= Task description =
Check each line of the entries below for the word "scale", and copy out the ones that have it.
── Given data
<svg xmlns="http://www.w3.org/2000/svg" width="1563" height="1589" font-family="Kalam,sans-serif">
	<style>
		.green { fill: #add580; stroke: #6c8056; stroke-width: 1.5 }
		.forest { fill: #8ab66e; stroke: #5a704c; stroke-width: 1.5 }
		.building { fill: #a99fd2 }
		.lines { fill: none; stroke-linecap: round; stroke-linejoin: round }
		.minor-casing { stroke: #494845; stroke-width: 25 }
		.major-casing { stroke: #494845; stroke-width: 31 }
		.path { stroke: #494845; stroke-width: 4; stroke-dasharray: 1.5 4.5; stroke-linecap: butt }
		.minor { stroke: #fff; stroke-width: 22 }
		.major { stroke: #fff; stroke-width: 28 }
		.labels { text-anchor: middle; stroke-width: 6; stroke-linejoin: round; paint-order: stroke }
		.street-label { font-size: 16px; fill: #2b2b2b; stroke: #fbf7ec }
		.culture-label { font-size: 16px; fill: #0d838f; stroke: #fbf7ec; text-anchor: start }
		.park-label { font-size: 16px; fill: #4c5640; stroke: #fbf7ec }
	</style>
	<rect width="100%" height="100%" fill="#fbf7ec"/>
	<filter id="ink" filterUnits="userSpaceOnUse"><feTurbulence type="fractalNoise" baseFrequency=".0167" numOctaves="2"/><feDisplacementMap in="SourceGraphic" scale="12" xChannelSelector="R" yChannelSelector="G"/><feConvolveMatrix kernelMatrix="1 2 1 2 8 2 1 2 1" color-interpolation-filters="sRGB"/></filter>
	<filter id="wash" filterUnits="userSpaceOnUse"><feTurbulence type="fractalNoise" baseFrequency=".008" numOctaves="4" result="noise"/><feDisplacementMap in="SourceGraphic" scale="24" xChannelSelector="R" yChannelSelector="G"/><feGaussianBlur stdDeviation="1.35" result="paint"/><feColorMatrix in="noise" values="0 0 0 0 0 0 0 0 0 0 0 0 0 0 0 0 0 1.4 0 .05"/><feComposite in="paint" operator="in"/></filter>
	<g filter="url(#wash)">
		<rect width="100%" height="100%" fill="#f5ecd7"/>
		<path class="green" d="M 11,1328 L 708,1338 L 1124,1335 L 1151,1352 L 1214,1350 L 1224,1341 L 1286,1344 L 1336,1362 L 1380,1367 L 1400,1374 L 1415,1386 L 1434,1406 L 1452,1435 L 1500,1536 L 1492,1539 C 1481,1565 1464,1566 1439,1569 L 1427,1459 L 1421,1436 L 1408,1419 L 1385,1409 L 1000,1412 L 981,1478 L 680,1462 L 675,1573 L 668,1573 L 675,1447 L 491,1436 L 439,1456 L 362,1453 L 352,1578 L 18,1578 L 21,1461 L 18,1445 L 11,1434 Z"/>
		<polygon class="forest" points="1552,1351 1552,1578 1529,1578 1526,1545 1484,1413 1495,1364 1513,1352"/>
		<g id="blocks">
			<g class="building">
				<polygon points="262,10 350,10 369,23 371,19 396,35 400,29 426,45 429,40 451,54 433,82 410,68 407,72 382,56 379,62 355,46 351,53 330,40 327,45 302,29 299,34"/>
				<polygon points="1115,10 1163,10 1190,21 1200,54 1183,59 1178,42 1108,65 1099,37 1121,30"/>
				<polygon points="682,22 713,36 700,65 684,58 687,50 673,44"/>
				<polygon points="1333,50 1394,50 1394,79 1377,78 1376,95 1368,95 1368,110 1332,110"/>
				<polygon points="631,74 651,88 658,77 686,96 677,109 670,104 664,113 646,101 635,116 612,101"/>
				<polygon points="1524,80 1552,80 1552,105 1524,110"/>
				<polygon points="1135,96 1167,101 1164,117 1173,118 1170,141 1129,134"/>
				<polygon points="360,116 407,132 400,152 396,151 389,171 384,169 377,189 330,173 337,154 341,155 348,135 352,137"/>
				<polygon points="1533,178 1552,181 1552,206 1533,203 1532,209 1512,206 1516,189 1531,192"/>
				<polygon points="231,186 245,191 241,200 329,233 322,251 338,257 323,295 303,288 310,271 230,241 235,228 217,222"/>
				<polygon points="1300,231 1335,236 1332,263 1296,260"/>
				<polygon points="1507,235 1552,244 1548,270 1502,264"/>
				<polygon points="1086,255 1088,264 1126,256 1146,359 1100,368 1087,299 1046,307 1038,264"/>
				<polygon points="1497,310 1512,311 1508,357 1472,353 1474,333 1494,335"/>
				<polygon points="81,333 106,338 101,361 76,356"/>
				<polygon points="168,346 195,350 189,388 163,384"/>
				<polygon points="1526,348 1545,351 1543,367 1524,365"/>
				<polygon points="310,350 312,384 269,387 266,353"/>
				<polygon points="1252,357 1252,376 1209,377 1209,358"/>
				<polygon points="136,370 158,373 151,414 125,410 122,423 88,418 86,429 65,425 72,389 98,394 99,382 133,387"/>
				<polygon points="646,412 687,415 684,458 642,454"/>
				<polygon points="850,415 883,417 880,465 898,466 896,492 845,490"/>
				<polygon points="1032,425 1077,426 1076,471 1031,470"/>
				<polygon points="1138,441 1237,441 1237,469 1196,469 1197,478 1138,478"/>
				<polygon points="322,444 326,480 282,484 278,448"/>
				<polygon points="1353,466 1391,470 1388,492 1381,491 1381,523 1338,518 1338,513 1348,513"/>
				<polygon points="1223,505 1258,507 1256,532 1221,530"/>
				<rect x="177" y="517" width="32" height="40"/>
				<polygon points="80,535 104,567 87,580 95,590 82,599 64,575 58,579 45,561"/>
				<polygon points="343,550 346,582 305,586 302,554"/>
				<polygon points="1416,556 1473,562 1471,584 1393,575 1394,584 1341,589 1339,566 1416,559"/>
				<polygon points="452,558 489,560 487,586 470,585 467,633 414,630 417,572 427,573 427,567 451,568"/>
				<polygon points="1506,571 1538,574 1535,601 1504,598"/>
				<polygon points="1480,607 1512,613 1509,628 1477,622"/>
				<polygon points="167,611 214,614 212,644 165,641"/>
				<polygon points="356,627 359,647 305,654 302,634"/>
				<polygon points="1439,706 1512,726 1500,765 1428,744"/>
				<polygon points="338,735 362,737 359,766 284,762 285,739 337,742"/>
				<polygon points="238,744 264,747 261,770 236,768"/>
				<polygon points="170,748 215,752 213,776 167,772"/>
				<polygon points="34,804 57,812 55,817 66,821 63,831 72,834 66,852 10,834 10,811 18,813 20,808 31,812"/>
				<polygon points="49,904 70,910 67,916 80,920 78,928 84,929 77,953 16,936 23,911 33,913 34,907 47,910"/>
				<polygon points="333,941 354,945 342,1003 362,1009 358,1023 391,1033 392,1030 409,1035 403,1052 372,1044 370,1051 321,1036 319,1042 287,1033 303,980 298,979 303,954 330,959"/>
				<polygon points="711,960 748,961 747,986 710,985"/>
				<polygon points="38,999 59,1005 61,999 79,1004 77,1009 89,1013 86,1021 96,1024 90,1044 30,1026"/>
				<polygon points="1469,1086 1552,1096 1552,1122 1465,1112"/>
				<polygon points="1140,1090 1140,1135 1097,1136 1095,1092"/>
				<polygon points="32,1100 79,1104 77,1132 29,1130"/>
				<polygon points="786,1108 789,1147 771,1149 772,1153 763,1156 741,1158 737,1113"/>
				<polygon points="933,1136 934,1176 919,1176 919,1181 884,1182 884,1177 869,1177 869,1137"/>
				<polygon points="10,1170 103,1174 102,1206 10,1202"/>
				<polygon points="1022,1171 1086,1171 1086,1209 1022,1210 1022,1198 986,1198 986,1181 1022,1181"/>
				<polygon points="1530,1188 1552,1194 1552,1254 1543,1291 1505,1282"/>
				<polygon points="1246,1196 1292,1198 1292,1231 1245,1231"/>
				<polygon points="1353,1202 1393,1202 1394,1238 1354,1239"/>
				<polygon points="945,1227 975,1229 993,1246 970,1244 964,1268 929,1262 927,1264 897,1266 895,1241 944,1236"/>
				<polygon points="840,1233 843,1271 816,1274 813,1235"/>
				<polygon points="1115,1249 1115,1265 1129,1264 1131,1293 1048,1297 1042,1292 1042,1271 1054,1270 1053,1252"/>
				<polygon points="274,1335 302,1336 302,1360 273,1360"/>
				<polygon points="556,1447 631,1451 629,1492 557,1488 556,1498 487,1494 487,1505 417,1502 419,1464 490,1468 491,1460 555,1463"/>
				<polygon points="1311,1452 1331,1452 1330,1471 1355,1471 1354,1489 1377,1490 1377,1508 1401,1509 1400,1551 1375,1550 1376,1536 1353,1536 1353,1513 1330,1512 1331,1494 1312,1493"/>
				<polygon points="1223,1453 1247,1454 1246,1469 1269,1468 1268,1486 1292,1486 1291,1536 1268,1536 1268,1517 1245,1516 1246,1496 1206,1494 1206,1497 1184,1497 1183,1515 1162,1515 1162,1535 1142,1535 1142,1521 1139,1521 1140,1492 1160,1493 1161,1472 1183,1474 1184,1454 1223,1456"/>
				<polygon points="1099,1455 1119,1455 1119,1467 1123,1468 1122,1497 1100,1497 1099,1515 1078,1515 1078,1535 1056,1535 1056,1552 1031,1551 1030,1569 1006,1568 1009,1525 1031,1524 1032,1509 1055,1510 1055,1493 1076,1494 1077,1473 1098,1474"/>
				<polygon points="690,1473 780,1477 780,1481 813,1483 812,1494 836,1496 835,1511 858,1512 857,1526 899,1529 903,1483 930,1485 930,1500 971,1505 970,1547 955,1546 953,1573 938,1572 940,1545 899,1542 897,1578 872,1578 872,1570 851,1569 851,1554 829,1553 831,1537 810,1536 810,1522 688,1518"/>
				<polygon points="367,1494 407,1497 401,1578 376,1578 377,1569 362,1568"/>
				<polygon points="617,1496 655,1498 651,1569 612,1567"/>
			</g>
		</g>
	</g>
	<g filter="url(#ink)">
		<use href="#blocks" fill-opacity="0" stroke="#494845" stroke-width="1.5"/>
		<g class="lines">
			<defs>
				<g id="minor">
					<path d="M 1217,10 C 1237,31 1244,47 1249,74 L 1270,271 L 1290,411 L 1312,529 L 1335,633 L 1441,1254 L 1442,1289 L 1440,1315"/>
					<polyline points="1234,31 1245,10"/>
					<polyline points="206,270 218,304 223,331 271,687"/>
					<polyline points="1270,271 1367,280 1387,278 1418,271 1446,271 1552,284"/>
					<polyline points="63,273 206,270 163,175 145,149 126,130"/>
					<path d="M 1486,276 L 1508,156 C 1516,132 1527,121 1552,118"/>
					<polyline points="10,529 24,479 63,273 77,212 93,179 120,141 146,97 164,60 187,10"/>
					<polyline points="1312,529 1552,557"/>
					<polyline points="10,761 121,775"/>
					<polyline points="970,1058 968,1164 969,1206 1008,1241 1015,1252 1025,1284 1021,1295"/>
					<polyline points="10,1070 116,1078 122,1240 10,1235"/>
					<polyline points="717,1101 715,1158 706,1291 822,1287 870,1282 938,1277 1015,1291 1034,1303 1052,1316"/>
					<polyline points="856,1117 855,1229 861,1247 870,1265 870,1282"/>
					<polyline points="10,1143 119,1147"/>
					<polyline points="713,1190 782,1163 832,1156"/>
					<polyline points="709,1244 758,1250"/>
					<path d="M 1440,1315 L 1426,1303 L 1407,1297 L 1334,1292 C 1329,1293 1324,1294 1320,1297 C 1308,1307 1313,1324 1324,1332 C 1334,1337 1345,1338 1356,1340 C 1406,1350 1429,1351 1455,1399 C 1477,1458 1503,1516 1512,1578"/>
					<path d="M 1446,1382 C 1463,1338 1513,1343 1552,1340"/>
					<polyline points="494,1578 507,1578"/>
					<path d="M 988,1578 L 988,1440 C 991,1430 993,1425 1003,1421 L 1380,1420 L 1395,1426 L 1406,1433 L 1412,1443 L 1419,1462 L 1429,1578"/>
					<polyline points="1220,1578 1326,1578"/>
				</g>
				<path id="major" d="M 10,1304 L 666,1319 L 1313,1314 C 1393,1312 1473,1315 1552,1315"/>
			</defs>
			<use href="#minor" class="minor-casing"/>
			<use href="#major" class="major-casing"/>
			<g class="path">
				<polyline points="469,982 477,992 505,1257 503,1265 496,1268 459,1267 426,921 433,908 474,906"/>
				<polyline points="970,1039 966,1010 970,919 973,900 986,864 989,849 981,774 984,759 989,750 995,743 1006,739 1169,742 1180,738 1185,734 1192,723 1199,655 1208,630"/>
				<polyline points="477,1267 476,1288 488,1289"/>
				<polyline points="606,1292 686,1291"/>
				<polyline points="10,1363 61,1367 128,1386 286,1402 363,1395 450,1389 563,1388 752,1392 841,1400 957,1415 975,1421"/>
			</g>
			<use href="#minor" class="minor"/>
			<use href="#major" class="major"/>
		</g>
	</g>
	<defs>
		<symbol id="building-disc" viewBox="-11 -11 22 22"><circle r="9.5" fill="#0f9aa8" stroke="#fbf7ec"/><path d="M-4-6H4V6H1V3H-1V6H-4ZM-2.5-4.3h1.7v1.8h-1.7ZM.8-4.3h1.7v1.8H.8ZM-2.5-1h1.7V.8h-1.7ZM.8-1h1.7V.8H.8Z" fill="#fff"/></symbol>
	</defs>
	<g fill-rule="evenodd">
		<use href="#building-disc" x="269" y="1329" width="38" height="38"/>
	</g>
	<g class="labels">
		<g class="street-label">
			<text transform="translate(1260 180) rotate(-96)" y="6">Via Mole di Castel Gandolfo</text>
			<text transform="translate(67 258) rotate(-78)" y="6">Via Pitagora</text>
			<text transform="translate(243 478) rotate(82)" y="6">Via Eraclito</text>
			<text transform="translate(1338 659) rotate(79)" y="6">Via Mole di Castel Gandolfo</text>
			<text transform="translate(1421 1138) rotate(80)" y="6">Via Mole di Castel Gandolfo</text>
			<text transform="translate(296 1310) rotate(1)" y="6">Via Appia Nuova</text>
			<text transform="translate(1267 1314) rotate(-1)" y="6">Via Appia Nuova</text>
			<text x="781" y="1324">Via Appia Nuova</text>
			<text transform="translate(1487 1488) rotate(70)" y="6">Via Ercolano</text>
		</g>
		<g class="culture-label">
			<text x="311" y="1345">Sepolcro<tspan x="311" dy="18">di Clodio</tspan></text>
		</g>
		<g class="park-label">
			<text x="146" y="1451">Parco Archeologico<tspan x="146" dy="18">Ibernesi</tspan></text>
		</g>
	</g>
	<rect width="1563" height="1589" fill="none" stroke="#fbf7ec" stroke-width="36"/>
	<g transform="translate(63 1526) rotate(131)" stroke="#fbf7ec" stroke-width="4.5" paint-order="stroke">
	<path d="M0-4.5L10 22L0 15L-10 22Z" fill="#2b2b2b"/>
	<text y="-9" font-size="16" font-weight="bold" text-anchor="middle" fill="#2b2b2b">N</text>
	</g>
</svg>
────
= Exercise output =
	<filter id="ink" filterUnits="userSpaceOnUse"><feTurbulence type="fractalNoise" baseFrequency=".0167" numOctaves="2"/><feDisplacementMap in="SourceGraphic" scale="12" xChannelSelector="R" yChannelSelector="G"/><feConvolveMatrix kernelMatrix="1 2 1 2 8 2 1 2 1" color-interpolation-filters="sRGB"/></filter>
	<filter id="wash" filterUnits="userSpaceOnUse"><feTurbulence type="fractalNoise" baseFrequency=".008" numOctaves="4" result="noise"/><feDisplacementMap in="SourceGraphic" scale="24" xChannelSelector="R" yChannelSelector="G"/><feGaussianBlur stdDeviation="1.35" result="paint"/><feColorMatrix in="noise" values="0 0 0 0 0 0 0 0 0 0 0 0 0 0 0 0 0 1.4 0 .05"/><feComposite in="paint" operator="in"/></filter>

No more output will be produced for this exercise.